Foot in the Door. Sort of the opposite of “Door in the Face” technique, this method involves asking for a small favor first, then increasing the favor. For example, ask if your friend will let you borrow their car for a day. After they agree, ask if they wouldn’t mind lending it to you for a couple more days, too. This method is effective because people don’t like breaking commitments.

3. Low-balling

This is the infamous method used by most car salespeople. You and the salesperson agree on a deal for $495. But then as you finish up the payment process, there’s some more fees and added prices, so the total increases to $1,000. You falter for a second.
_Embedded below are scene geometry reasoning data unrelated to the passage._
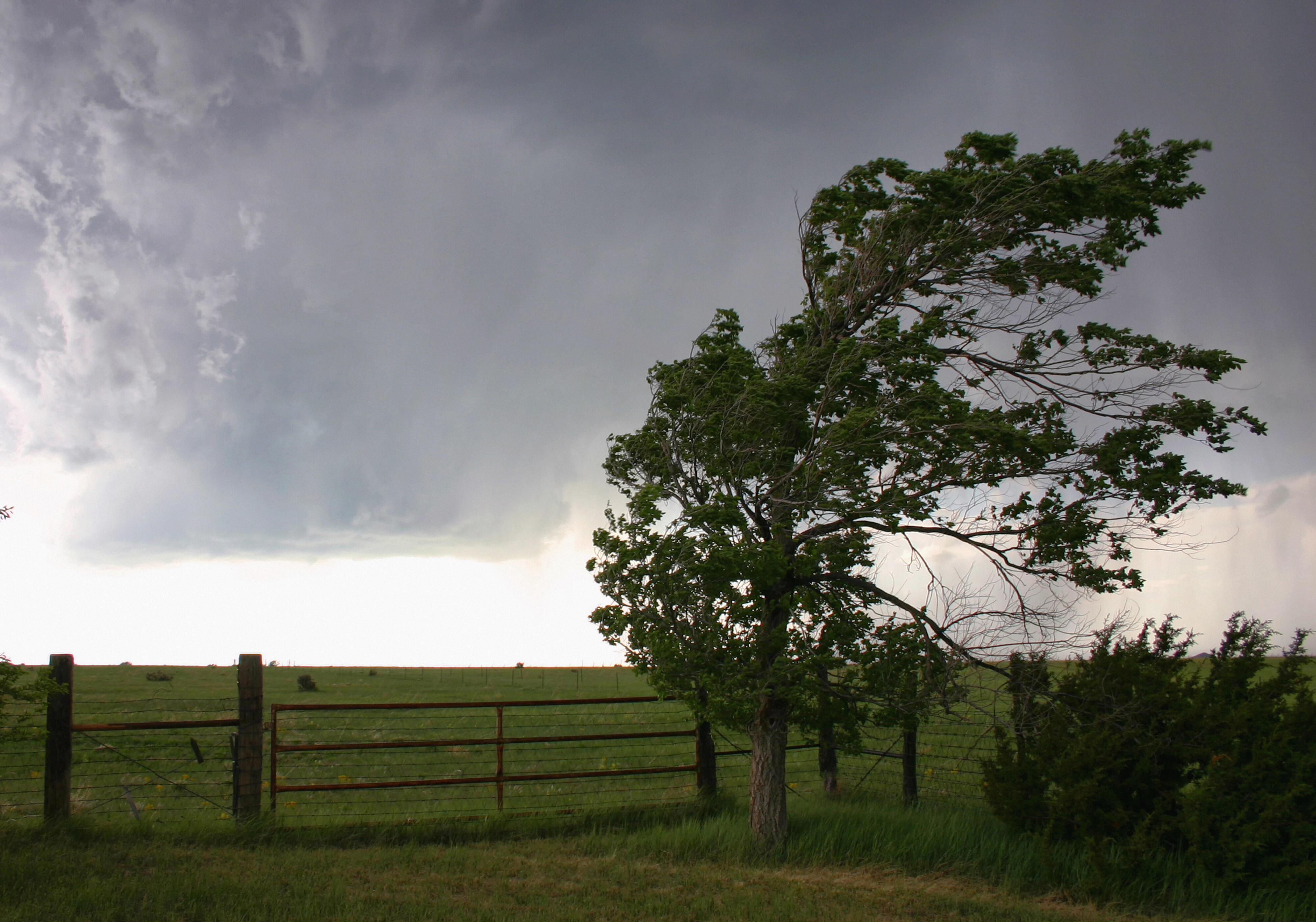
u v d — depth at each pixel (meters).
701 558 11.08
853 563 12.03
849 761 18.59
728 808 13.25
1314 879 8.59
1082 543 10.94
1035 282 11.54
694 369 12.75
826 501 11.34
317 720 28.11
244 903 7.99
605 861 10.53
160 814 13.89
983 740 14.87
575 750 22.69
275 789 11.66
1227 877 9.02
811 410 11.73
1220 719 9.91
The salesperson incredulously inquires “But, are you going to change your mind on this deal we had?” Panicked about breaking your commitment, you assert “Of course not!” and pay for the car.

This tactic is effective because it makes you feel like you’re ending a deal that has already been made, even though the salesperson is sneakily altering the arrangement.

4. Social Proof

“If others are doing it, it must be right.” The power of social proof creates long lines for no reason as well as more sinister scenarios, like the bystander effect. In general, if something appears as though it is already popular, it will continue to become more influential.

Social proof is an extremely common force in the business world. Tip jars rarely get additional money if there’s no money in the jar already. A common trick? Put some of your own money in the tip jar before you engage with customers.

Or check out the video below, at a music festival where one man gets a whole crowd to dance.

5. Likability

This one is perhaps the most obvious: if people like you, they’ll do things for you. Some of the most common ways to become more likable:

  • Being attractive
  • Being similar to your target audience
  • Giving compliments
  • Frequent contact

Note that in the above picture, it’s actually not entirely clear which one is more likable. While Zac Efron on the left is obviously the more attractive, Seth Rogen is very relatable and likely more similar to the viewer, as opposed to the god-like body of Zac Efron.

6. Authority

In the famous Milgram experiment, participants (the “Teacher”) administered electric shocks to another person (the “Student”) who was performing a word pair exercise. The electric shocks were actually fake, and the student was in on the experiment, pretending that the electric shocks were causing him pain. An “Experimenter” played the authority figure in the room with the Teacher. Whenever the Teacher would be unsure about administering additional electric shocks, the Experimenter, wearing a lab coat, would urge the Teacher to continue.

The results were shocking: the vast majority of participants continued to administer electric shocks, to levels of fatality, when prompted by the lab-coated Experimenter.

The Milgram experiment is proof of the power of authority. In general, having an authority of any sort can really persuade people. Just take a look at the Lucky Strike ad below.

Even though doctors say the cigarettes are less irritating, doesn’t mean they’re any better for your lungs.

7. Scarcity

Making things seem more scarce makes them more desirable. People believe that they have a unique opportunity to get something, and they don’t want to miss out. This method is extremely common in the marketplace world. Some common examples:

  • Booking.com — “Limited Rooms left”
  • Amazon — “Today’s Deals”
  • Starbucks — Seasonal drinks
  • In-store — “Clearance Sales”
  • EBay auctions — “4 hours left to buy!”

Whether you’re using these tactics for your own benefit, to promote a company, or to plan events, remember to be respectful of people and not to brainwash or exploit. I personally study these methods mostly as a means of self-defense, to avoid being trapped in one of these “mind control” strategies. Check out “Influence” by Robert Cialdini for a more in-depth understanding of these tactics and how they work.